LEESTEKST:
....................
ECLI:NL:RVS:2022:1187

Raad van State

Datum uitspraak
25 april 2022
Publicatiedatum
25 april 2022
Zaaknummer
202106113/1/R3
Instantie
Raad van State
Type
Uitspraak
Rechtsgebied
Bestuursrecht
Procedures
  • Mondelinge uitspraak
Vindplaatsen
  • Rechtspraak.nl
AI samenvatting door LexboostAutomatisch gegenereerd

Beroep tegen wijzigingsplan voor omzetting bedrijfswoning naar burgerwoning in Nieuwveen

In deze zaak heeft [appellante] beroep ingesteld tegen het besluit van het college van burgemeester en wethouders van Nieuwkoop, dat op 13 juli 2021 het wijzigingsplan "Blokland 8, Nieuwveen" heeft vastgesteld. Dit wijzigingsplan voorziet in de omzetting van een bedrijfswoning naar een burgerwoning. [appellante] vreest dat deze wijziging haar bedrijfsactiviteiten zal beperken. De openbare zitting vond plaats op 20 april 2022, waar de Staatsraad mr. E.A. Minderhoud als voorzitter aanwezig was, samen met de griffiers mr. M. Priem en mr. R. Bruikman. Het college werd vertegenwoordigd door M.W. Hijman en B. Voorn-Rade.

De Afdeling bestuursrechtspraak van de Raad van State heeft het beroep ongegrond verklaard. De Afdeling overweegt dat [appellante] bedrijfsactiviteiten uitoefent op percelen die volgens het geldende bestemmingsplan zijn bestemd voor bedrijfsactiviteiten tot en met milieucategorie 2.0. Het college heeft terecht gesteld dat er een richtafstand van 30 meter moet worden aangehouden tot een burgerwoning, en deze afstand wordt in dit geval ruimschoots nageleefd, aangezien de percelen van [appellante] zich op ongeveer 70 meter afstand bevinden van het perceel Blokland 8. De Afdeling concludeert dat de planologisch toegestane activiteiten op de percelen van [appellante] verenigbaar zijn met een goed woon- en leefklimaat op het perceel Blokland 8. Voor zover [appellante] feitelijk bedrijfsactiviteiten uitoefent die een hogere milieucategorie dan 2.0 hebben, is de Afdeling van mening dat het college met deze activiteiten geen rekening hoefde te houden bij de vaststelling van het wijzigingsplan, omdat deze activiteiten planologisch niet zijn toegestaan.
....................
GESELECTEERDE RIJEN:
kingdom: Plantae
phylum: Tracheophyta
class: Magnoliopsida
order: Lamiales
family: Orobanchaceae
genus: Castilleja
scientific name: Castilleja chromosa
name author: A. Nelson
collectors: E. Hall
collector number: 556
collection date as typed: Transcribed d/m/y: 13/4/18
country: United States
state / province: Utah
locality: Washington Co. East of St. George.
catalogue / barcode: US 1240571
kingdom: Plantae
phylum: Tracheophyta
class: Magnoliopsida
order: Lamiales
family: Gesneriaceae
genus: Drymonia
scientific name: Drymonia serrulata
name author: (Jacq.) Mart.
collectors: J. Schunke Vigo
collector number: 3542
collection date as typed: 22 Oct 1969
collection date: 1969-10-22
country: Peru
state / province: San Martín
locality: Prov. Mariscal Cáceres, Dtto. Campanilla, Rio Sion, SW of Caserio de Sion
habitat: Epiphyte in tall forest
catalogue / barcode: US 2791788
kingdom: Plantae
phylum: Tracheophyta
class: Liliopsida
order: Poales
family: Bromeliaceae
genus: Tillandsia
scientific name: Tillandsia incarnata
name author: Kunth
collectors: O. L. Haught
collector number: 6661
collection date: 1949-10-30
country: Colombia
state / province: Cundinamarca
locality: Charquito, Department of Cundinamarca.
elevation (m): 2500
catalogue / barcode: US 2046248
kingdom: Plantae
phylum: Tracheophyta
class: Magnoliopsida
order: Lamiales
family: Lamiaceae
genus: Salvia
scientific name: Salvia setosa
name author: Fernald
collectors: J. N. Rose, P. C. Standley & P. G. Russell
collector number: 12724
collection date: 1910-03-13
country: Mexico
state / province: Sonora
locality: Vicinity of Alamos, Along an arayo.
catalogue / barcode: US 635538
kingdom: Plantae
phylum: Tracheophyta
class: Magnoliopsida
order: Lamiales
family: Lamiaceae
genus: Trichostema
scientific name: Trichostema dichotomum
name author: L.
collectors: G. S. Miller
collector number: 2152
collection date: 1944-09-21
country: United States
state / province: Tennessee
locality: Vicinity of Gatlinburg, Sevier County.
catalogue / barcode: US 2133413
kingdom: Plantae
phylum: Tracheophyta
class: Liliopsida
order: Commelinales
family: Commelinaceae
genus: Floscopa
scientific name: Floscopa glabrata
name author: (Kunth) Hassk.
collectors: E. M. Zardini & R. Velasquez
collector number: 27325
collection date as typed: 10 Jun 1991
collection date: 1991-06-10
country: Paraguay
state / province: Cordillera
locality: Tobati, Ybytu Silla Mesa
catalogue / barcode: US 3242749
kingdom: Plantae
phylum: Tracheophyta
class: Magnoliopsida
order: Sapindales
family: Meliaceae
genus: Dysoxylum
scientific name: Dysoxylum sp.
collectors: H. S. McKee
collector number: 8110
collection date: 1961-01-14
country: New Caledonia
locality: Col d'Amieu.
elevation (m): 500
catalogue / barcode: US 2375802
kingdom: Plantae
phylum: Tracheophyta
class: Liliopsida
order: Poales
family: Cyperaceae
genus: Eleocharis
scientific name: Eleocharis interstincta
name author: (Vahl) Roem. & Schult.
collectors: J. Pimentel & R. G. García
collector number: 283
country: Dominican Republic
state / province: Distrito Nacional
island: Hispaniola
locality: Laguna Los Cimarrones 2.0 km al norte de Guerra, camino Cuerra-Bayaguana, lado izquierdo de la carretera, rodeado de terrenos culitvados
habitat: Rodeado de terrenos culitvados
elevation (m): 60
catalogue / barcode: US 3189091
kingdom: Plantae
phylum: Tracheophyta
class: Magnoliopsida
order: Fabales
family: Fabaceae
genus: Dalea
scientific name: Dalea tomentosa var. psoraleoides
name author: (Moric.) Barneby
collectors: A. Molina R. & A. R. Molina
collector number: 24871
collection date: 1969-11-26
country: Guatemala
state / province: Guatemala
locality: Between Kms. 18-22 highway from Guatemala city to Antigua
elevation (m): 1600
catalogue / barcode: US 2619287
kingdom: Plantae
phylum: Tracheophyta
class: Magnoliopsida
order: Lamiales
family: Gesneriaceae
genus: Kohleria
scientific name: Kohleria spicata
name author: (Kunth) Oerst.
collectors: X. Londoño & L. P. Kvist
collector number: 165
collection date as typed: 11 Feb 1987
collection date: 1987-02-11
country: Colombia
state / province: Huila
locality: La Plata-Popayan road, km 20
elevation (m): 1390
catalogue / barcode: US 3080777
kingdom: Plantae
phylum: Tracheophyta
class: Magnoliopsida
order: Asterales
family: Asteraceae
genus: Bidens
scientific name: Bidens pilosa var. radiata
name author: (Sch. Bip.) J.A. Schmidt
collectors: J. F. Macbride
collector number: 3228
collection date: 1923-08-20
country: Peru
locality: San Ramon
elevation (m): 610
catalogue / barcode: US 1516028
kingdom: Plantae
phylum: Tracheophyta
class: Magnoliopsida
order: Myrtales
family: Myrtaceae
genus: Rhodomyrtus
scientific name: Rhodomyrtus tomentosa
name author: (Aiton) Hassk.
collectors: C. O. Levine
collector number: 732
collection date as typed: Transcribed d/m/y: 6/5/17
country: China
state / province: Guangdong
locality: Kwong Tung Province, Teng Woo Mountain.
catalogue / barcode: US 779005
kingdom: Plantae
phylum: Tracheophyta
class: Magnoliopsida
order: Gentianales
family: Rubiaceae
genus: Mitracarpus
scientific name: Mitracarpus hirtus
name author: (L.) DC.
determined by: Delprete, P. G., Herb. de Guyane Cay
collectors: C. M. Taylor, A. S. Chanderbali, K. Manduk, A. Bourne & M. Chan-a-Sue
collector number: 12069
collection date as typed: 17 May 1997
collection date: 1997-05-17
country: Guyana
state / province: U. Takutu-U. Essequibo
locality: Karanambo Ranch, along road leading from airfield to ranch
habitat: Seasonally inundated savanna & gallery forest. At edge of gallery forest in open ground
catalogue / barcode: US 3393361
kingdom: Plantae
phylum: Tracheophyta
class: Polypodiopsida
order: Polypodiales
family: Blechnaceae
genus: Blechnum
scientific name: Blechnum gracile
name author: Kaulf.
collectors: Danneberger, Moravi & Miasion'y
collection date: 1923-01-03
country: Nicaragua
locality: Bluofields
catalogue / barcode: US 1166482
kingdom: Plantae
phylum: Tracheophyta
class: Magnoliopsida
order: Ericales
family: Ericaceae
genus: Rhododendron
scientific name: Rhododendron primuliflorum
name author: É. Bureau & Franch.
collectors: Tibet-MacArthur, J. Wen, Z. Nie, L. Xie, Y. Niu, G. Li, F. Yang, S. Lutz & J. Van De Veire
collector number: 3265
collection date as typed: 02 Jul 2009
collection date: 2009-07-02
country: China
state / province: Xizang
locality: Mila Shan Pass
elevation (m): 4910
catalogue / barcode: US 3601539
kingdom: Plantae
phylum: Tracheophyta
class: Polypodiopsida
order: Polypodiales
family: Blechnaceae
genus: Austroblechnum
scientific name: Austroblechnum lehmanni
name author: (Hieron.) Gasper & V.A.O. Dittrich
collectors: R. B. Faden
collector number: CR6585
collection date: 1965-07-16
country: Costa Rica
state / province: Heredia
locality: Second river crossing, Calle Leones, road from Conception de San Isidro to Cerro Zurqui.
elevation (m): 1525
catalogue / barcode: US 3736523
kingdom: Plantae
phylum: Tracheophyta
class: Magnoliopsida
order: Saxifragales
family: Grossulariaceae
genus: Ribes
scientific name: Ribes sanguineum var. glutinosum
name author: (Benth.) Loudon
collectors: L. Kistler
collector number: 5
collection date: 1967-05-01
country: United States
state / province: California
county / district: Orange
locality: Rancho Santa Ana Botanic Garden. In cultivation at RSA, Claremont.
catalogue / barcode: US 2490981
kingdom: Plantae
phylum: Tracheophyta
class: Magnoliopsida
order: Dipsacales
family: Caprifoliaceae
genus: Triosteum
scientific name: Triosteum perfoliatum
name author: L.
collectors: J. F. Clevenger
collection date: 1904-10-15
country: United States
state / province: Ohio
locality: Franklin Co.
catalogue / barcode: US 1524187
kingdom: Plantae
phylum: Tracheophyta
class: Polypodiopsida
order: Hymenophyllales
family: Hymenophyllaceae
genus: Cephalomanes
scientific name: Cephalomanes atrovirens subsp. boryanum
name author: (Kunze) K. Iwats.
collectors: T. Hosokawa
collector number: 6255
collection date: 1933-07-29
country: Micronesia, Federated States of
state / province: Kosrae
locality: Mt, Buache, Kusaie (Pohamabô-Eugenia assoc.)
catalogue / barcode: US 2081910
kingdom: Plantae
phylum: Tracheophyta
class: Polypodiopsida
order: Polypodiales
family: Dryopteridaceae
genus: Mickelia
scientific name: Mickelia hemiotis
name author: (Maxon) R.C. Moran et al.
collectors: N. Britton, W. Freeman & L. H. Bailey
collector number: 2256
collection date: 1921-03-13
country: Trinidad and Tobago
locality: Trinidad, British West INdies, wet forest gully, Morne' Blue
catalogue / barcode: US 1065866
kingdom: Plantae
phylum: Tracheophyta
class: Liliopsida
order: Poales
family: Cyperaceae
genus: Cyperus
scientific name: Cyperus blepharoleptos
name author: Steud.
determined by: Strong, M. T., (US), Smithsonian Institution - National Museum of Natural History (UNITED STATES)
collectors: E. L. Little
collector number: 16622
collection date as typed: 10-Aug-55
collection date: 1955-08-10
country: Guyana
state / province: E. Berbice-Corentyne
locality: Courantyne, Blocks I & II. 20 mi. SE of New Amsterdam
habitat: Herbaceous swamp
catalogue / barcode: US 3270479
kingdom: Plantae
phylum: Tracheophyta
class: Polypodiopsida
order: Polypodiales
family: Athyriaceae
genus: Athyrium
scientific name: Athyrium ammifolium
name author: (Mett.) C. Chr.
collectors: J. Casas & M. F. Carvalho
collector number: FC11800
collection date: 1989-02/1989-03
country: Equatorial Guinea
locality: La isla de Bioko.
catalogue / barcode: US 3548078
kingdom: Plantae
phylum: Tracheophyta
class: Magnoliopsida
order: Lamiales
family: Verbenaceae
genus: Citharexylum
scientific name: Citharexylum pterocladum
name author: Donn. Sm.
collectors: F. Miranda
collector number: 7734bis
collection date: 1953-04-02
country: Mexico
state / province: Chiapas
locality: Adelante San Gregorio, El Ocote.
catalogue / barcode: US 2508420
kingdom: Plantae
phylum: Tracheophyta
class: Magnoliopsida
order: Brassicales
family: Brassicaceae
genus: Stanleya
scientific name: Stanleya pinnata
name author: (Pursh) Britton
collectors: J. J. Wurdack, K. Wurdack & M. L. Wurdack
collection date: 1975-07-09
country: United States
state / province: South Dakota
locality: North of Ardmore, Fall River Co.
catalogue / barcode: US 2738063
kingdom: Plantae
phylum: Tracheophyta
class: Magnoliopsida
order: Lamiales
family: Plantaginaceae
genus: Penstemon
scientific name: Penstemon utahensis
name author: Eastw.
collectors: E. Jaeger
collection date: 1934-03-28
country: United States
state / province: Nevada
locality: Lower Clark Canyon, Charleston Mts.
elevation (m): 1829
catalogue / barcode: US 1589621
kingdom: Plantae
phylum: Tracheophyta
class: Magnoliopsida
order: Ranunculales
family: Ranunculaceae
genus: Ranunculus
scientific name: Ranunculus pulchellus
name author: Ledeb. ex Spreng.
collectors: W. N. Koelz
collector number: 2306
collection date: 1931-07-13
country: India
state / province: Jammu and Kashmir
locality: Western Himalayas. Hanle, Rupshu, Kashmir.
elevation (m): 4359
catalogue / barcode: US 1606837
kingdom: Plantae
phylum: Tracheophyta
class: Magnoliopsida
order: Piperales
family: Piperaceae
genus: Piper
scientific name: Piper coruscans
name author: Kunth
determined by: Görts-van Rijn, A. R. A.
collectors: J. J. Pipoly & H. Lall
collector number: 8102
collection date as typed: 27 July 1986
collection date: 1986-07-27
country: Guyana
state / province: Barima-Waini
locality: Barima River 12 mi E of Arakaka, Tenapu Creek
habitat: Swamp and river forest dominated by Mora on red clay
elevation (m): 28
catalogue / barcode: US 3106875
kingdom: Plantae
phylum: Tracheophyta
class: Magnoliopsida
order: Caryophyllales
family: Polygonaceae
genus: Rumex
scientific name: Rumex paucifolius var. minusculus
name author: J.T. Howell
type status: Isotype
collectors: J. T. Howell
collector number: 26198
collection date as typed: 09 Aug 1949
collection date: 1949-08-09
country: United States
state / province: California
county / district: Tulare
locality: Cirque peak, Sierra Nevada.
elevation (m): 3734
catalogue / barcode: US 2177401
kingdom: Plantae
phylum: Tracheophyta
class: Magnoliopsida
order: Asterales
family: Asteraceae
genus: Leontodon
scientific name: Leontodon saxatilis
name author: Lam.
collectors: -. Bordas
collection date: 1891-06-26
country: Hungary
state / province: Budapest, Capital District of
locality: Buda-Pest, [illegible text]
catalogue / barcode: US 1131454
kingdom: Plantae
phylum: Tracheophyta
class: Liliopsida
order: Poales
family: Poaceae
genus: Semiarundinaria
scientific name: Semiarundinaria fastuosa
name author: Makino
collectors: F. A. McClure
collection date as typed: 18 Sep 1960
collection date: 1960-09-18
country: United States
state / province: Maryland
....................
OPDRACHT:
Haal de passage van "Beroep tegen wijzigingsplan" tot en met "en B. Voorn-Rade." letterlijk uit de uitspraak.

ANTWOORD:
Beroep tegen wijzigingsplan voor omzetting bedrijfswoning naar burgerwoning in Nieuwveen

In deze zaak heeft [appellante] beroep ingesteld tegen het besluit van het college van burgemeester en wethouders van Nieuwkoop, dat op 13 juli 2021 het wijzigingsplan "Blokland 8, Nieuwveen" heeft vastgesteld. Dit wijzigingsplan voorziet in de omzetting van een bedrijfswoning naar een burgerwoning. [appellante] vreest dat deze wijziging haar bedrijfsactiviteiten zal beperken. De openbare zitting vond plaats op 20 april 2022, waar de Staatsraad mr. E.A. Minderhoud als voorzitter aanwezig was, samen met de griffiers mr. M. Priem en mr. R. Bruikman. Het college werd vertegenwoordigd door M.W. Hijman en B. Voorn-Rade.